Besides that we've dealt with other smaller issues and day to day problems but i just feel that nothing will change majorly untill i can deal with this vague undefined problem. But my counsellor is reluctant to go poking around untill we find it in case that does more damage.

So now i'm not sure what to do. Do i get my GP to send me back to the mental health team to try something else or do i give up and accept that there's nothing i can do?

I started counselling about 18 months ago when my latest bought of depression kicked in but kept getting passed from person to person so that i wasn't with any one person long enough to be able to really deal with any issue. Because of this i don't think i ever delt with what triggered it, i don't even know what it was, but maybe it was so long ago now it doesnt even matter?

musicmad123 12-08-2010 09:53 PM

Hmm interesting, if it really isn't effecting you, I would argue it's better to just move on!
But if it's holding back progress in counselling, I don't know, what about hypnotherapy ? no idea about how one would get such a thing, but it could uncover repressed memories if that's what you're looking for. Talk to your family ? Ask them if there's anything that happened in your childhood that could have effected you? x

Piglet 12-08-2010 10:51 PM

I'm not sure if it is effecting me. It's deffinantly a nagging worry but wether it's contributing to my overall problems i really can't say.
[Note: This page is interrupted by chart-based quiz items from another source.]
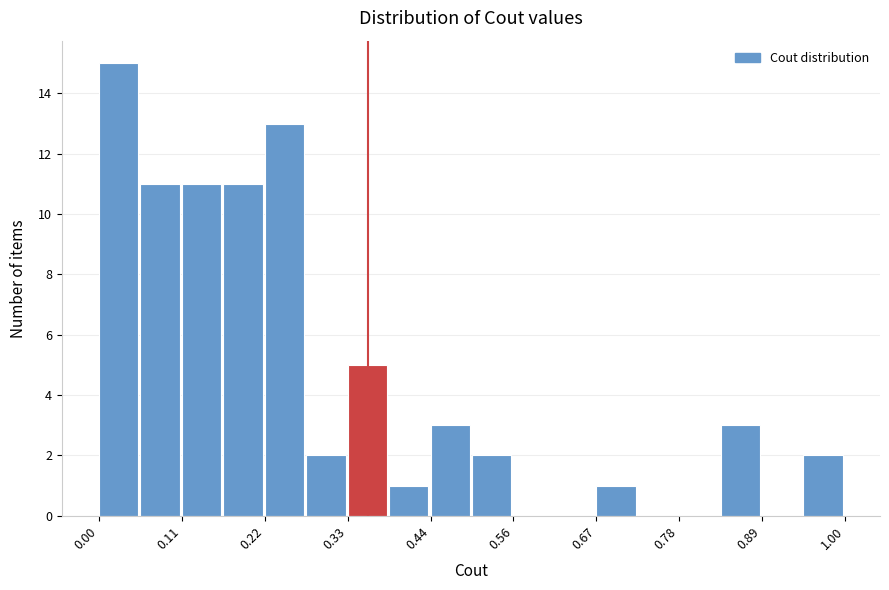

Read against the x-axis, roughly where is the centre of the tallest bar?

0.02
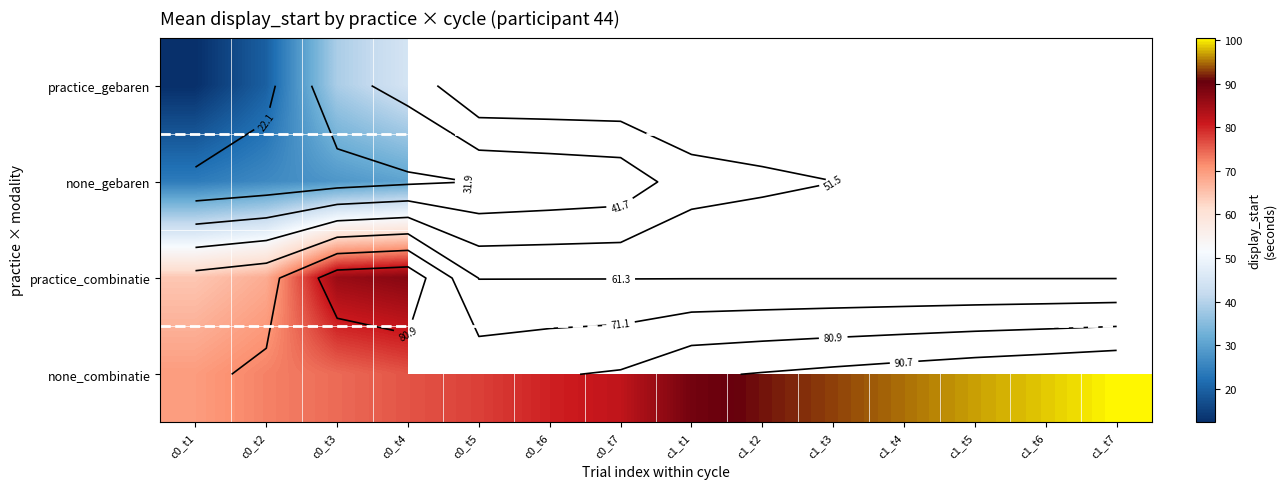

What is the sum of all none_combinatie values?

1197.4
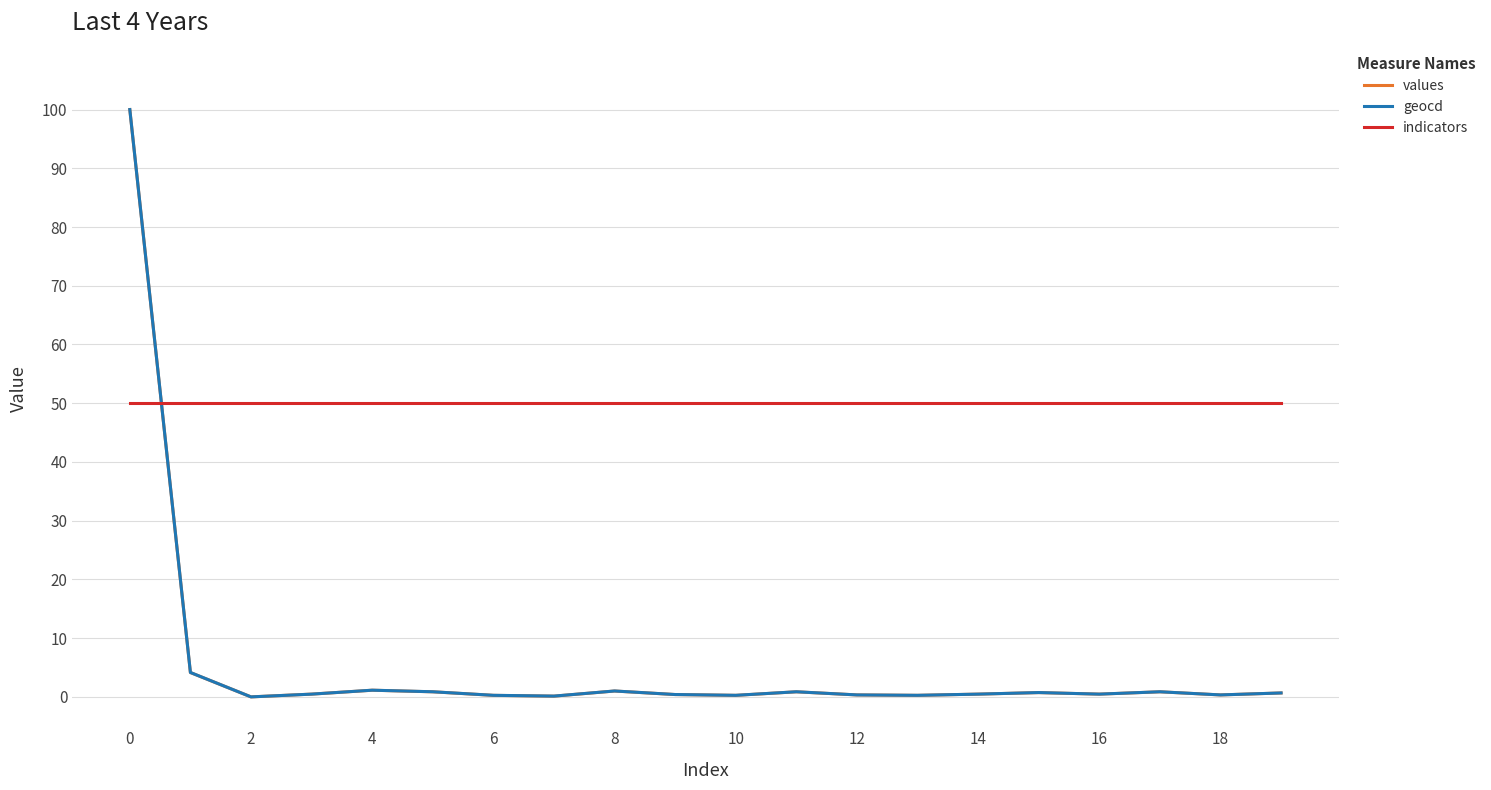

Which series has the largest total across all categories?

indicators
I'll try talking to my family but i'm not sure if it'll lead anywhere. It's not that they're not sympathetic, they just don't understand how difficult life is.

My counsellor decided today to end our sessions. i knew it was coming to an end but this came out of the blue, i was expecting a bit more notice than i think today should be our last session. i totally agree with her that we're not getting anywhere but at the same time i feel quite abandoned, left to fend for myself. I found it quite comforting to have that one hour set aside each week to worry about my life not everyone else'e even though i don't actually know what to do with the time any more.

I've got an appointment with my GP in a few weeks so i'll talk to him and see what he thinks about maybe going back to the mental health team.

musicmad123 13-08-2010 10:15 PM

yeah that does seem rather sudden! I wouldn't like that if it was sprung on me, I would mention that to the GP as well seems a bit unproffessional I tihnk.

comaxXxwhite 14-08-2010 03:39 AM

Have you ever tried any type of group therapy? I know that an ED group I was in helped me discover some issues that I had buried away because talking with the other girls helped me dig them up. Just a thought :]

Piglet 15-08-2010 04:47 PM

No i've never thought about group therapy, I've always found the idea of talking to a room full of strangers intimidating but i might reconsider.